Dziennikarze katalońskiego Sportu dokonali pomeczowej oceny spotkania z PSG za pomocą sygnalizacji świetlnej. Zwrócili uwagę na najlepsze i najgorsze aspekty tego pojedynku.
Zielony: Powrót skutecznego Neymara
Neymar poradził sobie świetnie z paryskim zespołem. Strzelał w każdym starciu Barcelony z PSG w tej edycji Ligi Mistrzów. W poprzednich meczach zaaplikował rywalom po jednej bramce, zaś we wtorek trafił dwa razy. Brazylijczyk potrzebował odzyskać pewność siebie przed decydującą fazą rozgrywek. Barça nie obejdzie się bez sprawnie działającego tercetu MSN, ale gole Neymara pozwalają patrzeć w przyszłość z optymizmem.
Żółty: Pobłażliwość sędziego
Norweg Svein Oddmar Moen nie miał wielu kłopotów przy prowadzeniu wczorajszego spotkania. Jednak powinien był w inny sposób hamować zapędy piłkarzy do ostrych wejść. Nie ukarał spóźnionego wejścia Busquetsa w pierwszej połowie, co zasługiwało na więcej niż odgwizdanie wolnego. To samo tyczy się Verrattiego za podcięcie Neymara i Pastore za akcję na Albie.

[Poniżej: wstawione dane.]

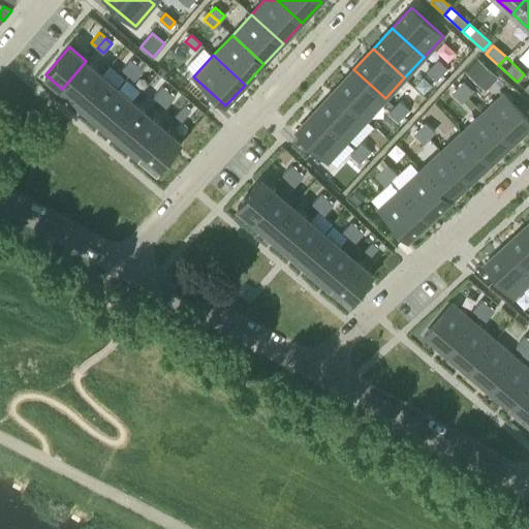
[(477,58),(465,71),(475,81),(488,67),(477,58)]
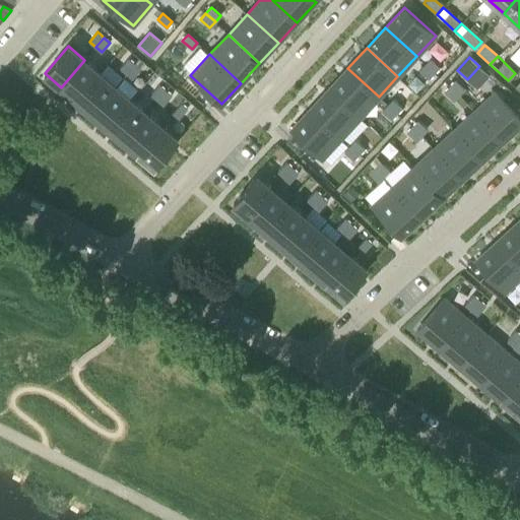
[(134,64),(128,58),(120,68),(126,73),(134,64)]
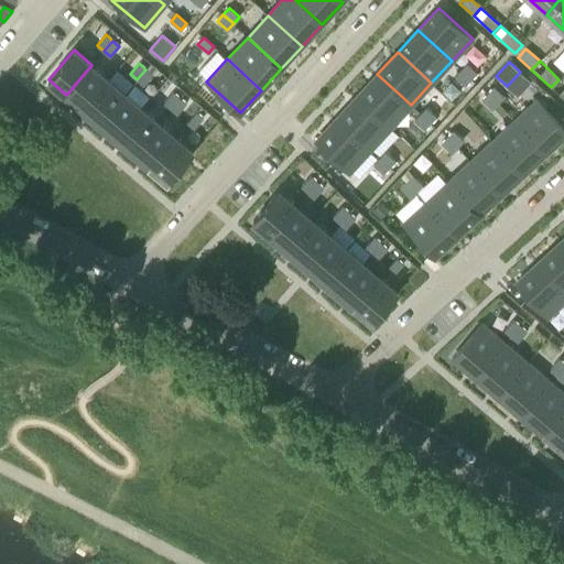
[(477,73),(467,63),(461,69),(470,79),(477,73)]
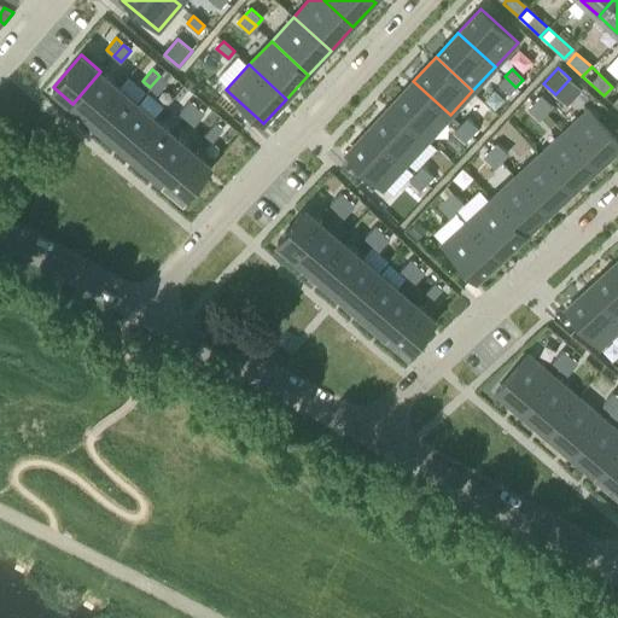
[(91,120),(118,87),(100,71),(73,104),(91,120)]
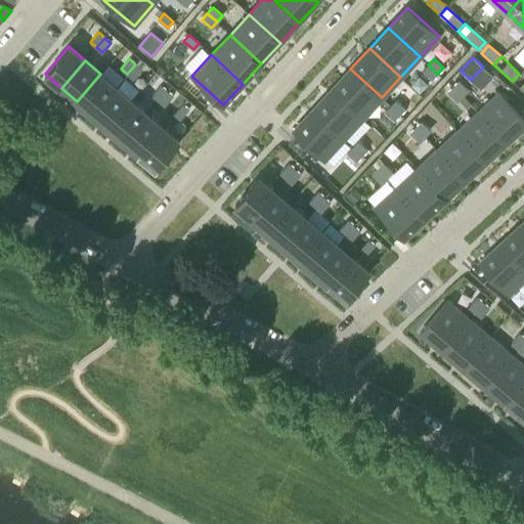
[(141,70),(135,64),(127,74),(134,79),(141,70)]
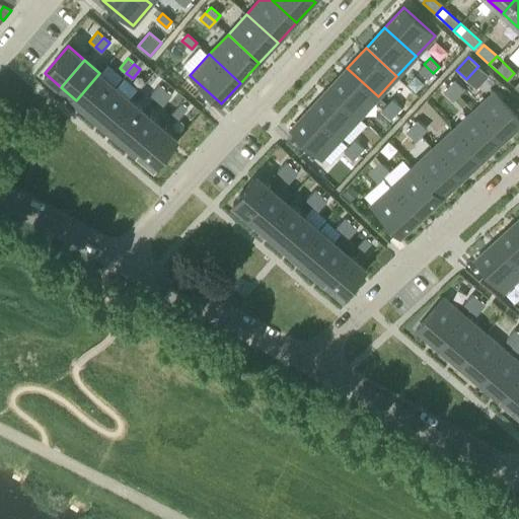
[(433,73),(424,64),(419,70),(428,79),(433,73)]
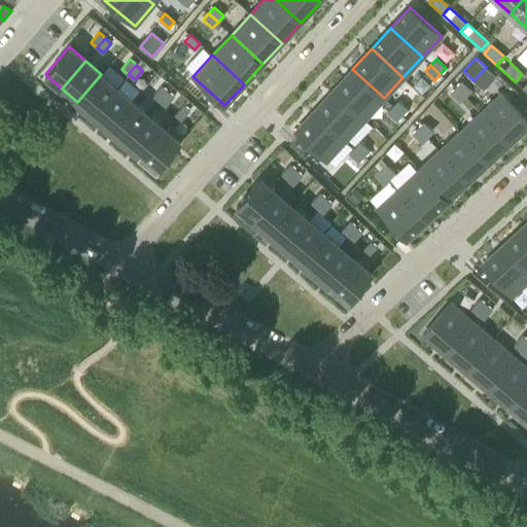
[(384,98),(352,69),(334,90),(364,118),(384,98)]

Czerwony: Apatyczne PSG, bez nadziei
Tak, to była prawie niemożliwa misja. Tak, strzelenie trzech bramek na Camp Nou jest w zasięgu niewielkiej liczby zespołów, ale PSG w niektórych fazach meczu przypominało tych studentów, którzy nie chcą stawić się na egzaminie, nawet jeśli są pozbawieni poprawki we wrześniu. Po tym, co zrobili w starciu z Chelsea, oczekiwano od nich znacznie więcej.